>>>>>

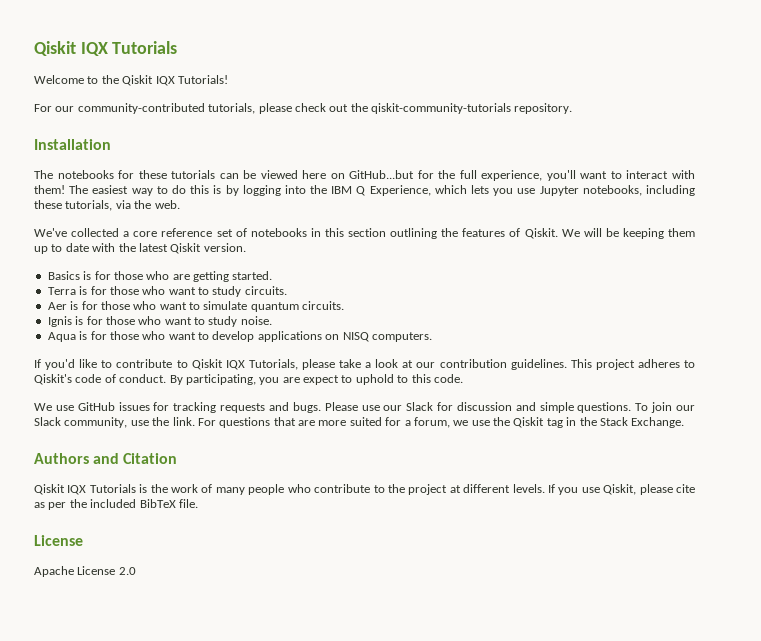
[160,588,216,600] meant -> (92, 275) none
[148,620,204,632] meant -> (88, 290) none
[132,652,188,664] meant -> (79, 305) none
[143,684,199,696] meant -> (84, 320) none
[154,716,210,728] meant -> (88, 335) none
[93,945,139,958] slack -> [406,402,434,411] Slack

<<<<<

**WHAT NEEDS TO BE DONE**
Exact repetition of each line above is expected; images are to be omitted.

**RESULT BELOW**
[160,588,216,600] meant -> (92, 275) none
[148,620,204,632] meant -> (88, 290) none
[132,652,188,664] meant -> (79, 305) none
[143,684,199,696] meant -> (84, 320) none
[154,716,210,728] meant -> (88, 335) none
[93,945,139,958] slack -> [406,402,434,411] Slack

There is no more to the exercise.